Molly Fishback, I Was A Kid

More about Molly Fishback and Morgan Rondinelli @ I Was A Kid

Artist Molly partners with Morgan Rondinelli on Not Alone Notes, a support program for young people with Obsessive-Compulsive Disorder (OCD). Responsible for visuals that convey resources for participants, she uses her notebook as a place to brainstorm, refine, and finalize her concepts, as well as to explore different media and techniques. 

“I have multiple notebooks for different things. This one is the one I usually use for sketching before I draw something on a larger scale or before I make the idea into something else, like a digital image or embroidery.” 

Say she’s drawing a bird. She’ll sketch different birds, or position the birds in different ways, or experiment with cartoons vs. more realistic drawings. Reference pictures help her fill in the blanks of her own memory of what the birds look like.  Understanding how art makes her feel has been an important part of her own teaching. 

“During the pandemic, when so many classes were on Zoom, I did a ton of drawing.I don’t sit in silence listening to something. I have a really hard time listening to classes or podcasts unless I’m drawing. I don’t like sitting in silence in my own thoughts. When I’m drawing, my mind is not wandering as much. 

 Molly’s art challenges often come from her work. She meets them through a process of drafting and revising in her notebook. 

“The International OCD foundation also has advocates that help them with projects. They asked for a blog post about why I advocate. And I’m not much of a writer! I decided to illustrate my answers. So they had different questions.

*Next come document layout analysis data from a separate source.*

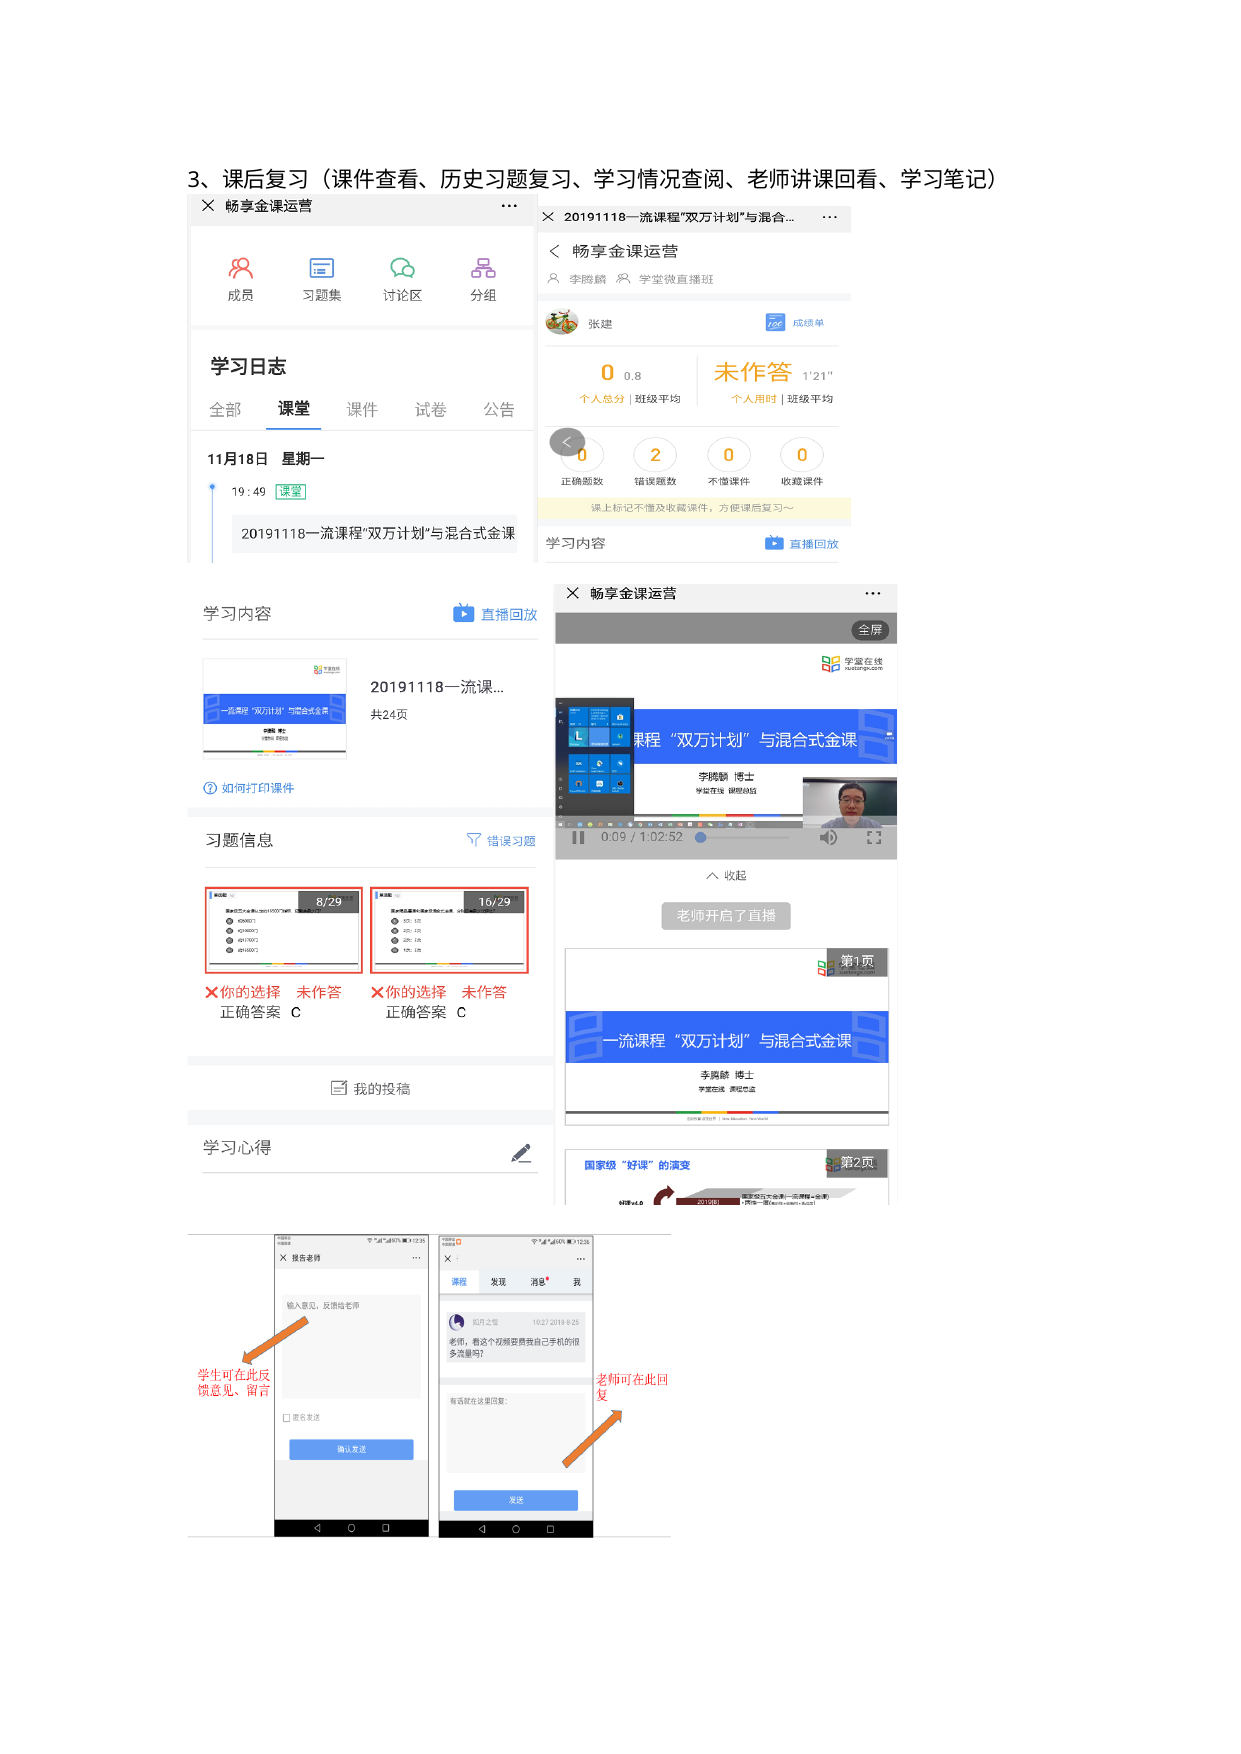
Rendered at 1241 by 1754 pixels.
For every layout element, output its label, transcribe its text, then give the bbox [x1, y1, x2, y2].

picture [187, 584, 898, 1205]
picture [187, 1234, 671, 1538]
picture [187, 194, 852, 563]
text 3、课后复习（课件查看、历史习题复习、学习情况查阅、老师讲课回看、学习笔记） [187, 162, 1053, 194]
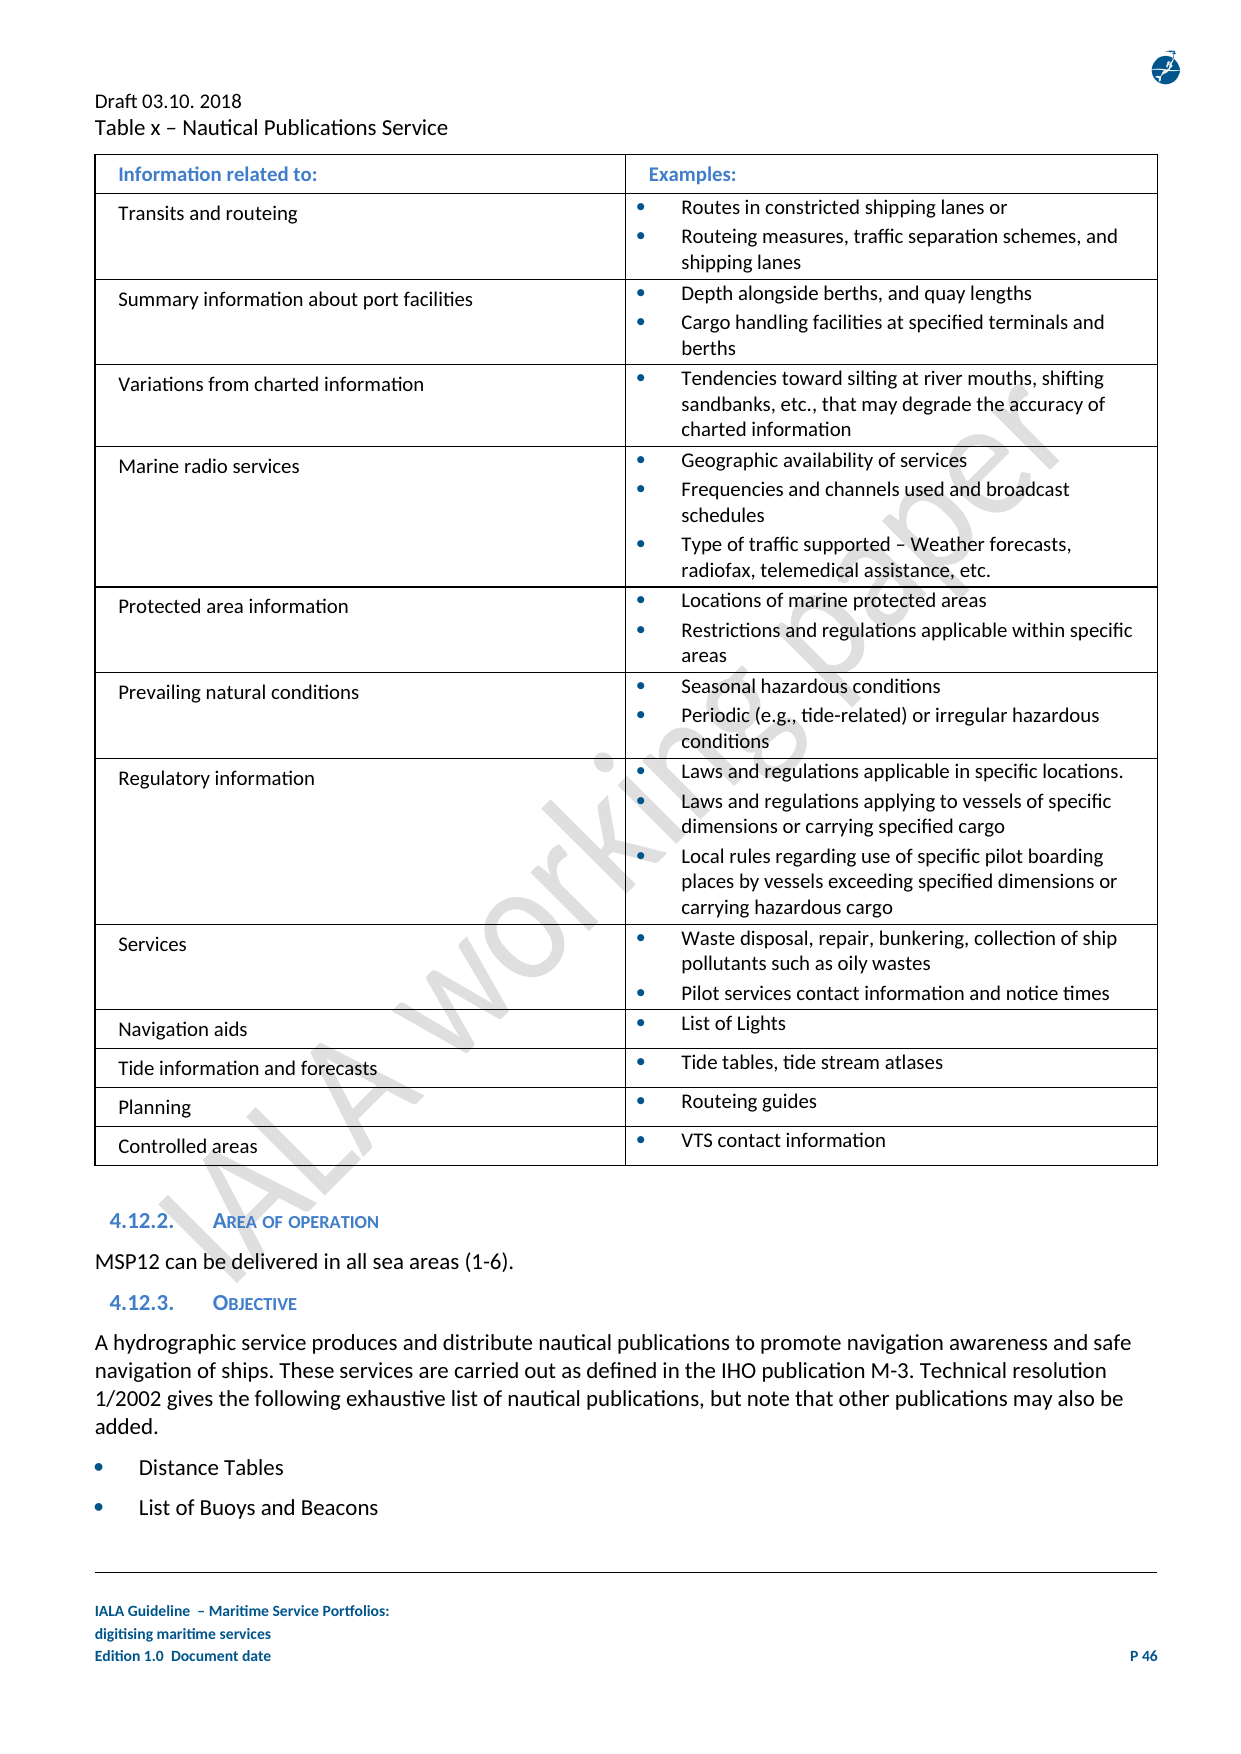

“You can see the questions that they asked, like on the top leftish. One of the questions, like, why did you become an advocate? And then I answered it, to create change for friends, to help others, to help others feel less alone. And then you kind of just go around in the different quadrants. Each quadrant is a different answer to the question. And on the final one you’ll see that there’s writing like in between all the little lines and designs.” 

But what if you’re a scientist, not an artist? How can drawing help you? 

“I guess I would encourage people to draw what they’re looking at, which I know they might do anyway, but maybe look at it from a different angle or zoom in really, really close to it. Or look at the colors of whatever you’re looking at and draw a picture based on that. I just like thinking about all the different exercises that you can do with looking at an experiment or something like that, that are not just documenting everything.